This section is from the book "Popular Law Library Vol1 Introduction To The Study Of Law Legal History", by Albert H. Putney. Also see: Popular Law-Dictionary.
It would be hard to over-estimate the influence which Roman jurisprudence has exerted upon the legal history of the world. Rome's place in history is mainly based upon her two Titanic creations - the Roman Empire and the Roman Law. The first has long since fallen and lives only in history; the second, reaching its highest development only after the fall of the Western Empire, surviving the Teutonic conquests, and aiding in the civilization of the barbaric destroyers of the Empire, has year by year and century by century, increased its power and influence, until to-day it serves as the basis of practically all the legal system of two continents and of many of those of three others. Never losing its hold upon the territory of the old Roman provinces of Europe, it gradually worked its way to the north and east over practically the whole of this continent, meeting determined resistance only when it attempted to cross the channel to the British Isles. A few centuries later, in the colonizing movements which marked the dawn of modern history, it was carried over the seas and spread, not only over the greater part of the Americas, but also over portions of the old continents of Africa and Asia and even to the far off Philippine Islands. Even in our day we can see its constantly spreading limits in the influence it has exerted upon the laws of the new power which has just sprung into such prominence on the Asiatic shores of the Pacific.
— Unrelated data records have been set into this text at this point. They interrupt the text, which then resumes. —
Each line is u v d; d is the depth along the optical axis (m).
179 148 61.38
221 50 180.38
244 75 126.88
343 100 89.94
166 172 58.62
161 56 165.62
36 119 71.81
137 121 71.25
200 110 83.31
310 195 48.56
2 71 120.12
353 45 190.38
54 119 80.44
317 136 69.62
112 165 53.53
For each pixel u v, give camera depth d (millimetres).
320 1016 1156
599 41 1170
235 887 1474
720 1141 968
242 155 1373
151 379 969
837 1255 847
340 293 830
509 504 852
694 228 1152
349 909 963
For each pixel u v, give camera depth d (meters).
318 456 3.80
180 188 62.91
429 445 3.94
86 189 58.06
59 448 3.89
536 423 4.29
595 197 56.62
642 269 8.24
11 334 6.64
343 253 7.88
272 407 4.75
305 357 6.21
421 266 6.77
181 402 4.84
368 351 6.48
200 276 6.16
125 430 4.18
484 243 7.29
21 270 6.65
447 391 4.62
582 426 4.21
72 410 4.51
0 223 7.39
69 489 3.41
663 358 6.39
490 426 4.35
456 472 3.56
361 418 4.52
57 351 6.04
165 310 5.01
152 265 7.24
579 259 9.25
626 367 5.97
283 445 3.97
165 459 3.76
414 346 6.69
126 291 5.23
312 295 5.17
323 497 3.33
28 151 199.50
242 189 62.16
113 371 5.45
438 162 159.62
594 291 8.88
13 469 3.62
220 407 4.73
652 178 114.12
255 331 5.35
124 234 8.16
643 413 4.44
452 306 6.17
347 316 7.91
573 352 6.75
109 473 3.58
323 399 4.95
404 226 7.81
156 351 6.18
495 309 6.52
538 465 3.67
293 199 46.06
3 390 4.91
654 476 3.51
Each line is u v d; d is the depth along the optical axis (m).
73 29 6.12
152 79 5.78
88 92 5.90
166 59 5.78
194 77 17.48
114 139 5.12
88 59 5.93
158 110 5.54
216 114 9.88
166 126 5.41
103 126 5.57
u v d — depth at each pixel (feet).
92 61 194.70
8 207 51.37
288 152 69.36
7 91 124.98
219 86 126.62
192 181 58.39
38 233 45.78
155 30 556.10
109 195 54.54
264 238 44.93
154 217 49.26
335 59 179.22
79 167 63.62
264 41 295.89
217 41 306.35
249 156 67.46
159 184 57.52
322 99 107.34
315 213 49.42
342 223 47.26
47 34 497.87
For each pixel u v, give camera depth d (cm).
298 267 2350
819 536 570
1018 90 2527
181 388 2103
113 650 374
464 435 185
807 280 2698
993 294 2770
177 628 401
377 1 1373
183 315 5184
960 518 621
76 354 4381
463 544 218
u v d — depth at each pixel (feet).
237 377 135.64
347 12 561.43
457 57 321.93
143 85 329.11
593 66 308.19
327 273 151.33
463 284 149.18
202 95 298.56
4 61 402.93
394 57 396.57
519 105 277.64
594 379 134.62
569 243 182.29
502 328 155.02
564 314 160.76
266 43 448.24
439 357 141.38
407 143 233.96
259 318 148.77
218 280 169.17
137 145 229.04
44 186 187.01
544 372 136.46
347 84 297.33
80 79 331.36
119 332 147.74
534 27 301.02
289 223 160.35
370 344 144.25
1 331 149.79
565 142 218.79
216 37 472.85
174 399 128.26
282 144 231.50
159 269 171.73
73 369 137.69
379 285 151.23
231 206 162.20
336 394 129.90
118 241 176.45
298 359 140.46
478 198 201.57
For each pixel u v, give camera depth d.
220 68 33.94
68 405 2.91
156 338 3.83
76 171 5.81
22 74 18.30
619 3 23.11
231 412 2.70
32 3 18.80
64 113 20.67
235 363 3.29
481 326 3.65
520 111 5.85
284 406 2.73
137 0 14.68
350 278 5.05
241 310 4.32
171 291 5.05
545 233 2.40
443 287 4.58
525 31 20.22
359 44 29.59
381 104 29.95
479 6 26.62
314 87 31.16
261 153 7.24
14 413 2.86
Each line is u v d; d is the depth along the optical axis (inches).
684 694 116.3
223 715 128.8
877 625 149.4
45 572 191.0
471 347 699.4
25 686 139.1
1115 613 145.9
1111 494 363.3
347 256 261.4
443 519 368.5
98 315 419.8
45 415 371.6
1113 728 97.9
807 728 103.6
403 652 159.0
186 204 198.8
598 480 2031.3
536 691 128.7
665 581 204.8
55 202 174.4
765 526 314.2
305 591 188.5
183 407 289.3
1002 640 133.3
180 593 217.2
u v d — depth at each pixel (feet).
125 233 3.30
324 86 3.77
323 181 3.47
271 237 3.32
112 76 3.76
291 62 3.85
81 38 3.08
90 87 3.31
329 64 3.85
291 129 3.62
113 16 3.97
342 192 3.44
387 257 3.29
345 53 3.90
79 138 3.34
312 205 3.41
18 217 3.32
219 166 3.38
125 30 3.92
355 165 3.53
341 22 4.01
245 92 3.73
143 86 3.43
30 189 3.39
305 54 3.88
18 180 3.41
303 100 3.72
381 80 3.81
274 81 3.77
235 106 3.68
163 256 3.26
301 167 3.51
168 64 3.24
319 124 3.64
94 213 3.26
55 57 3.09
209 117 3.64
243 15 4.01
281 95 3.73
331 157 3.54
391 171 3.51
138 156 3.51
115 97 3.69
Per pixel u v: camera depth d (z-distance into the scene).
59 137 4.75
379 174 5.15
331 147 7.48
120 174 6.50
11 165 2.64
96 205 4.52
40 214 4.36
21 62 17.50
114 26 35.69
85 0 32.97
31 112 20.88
Even in those countries where the Common Law of England is in force, many Roman Law principles are daily applied in the courts, although probably few judges, lawyers, or clients appreciate the fact. Section 13. Early Rome.
There is little that is striking or remarkable about the early history of Rome, or that would tend to foreshadow her future greatness. Her early institutions and history were merely a counterpart of those of hundreds of other cities of Greece and Italy. We find the same general family organization, and the same evolution of the State out of the family. As elsewhere, it is the union of families which constitute the gens or clans, the union of clans that creates the tribe, and the final union of the tribes that gives birth to the city and state. Here, too, we see the periods of the monarchy, the oligarchy and the republic. But while Rome passed through the same early stages as her neighbors, she continued to progress after they had ceased to advance. What, with the others, was the whole course of their career, was, with the future empire builder, merely a preparation for her real work.
The inhabitants of early Rome presented two prominent characteristics which, as has been shown, were among the most important causes of Babylonian greatness. The Romans, throughout their history, were pre-eminently both a cosmopolitan and a commercial people. The union of the three tribes which created the Roman State gave a mixed Latin and Sabellian origin to the race, while Rome's reputation as an asylum for refugees from all cities and countries, was the cause of the settlement in the city of a great multitude of people of all races. Rome's situation on the Tiber was responsible for extensive commercial dealings with foreign countries, and this in turn not only broadened her citizens by contact with other races and new ideas, but also occasioned the settlement in Rome of many foreign merchants. The large foreign element resident in Rome was destined later to play a most important part in the political struggles of the city and the evolution of her system of laws.
The Roman family was the typical Aryan family. Wife and children were alike absolutely under the control of the husband and father, who stood in the position of an absolute monarch on a small scale. In theory, at least, the father had the power of life and death over his children, even when the latter were of age. It was only on the death of the father that each son became himself the head of a family. Related families constituted the gens. In theory, all the families in each of the gens were thus related, but in reality, outside families would often be adopted. The binding ties in the gens were the common name and the common worship. Religion, government and family relations were all inseparably connected in ancient Rome. All grew out of the structure of the typical Aryan family, with its system of ancestor worship.
Marriage was originally by the confarreatio - a sale accompanied with religious rites. Only the patricians were at first capable of contracting a legal marriage.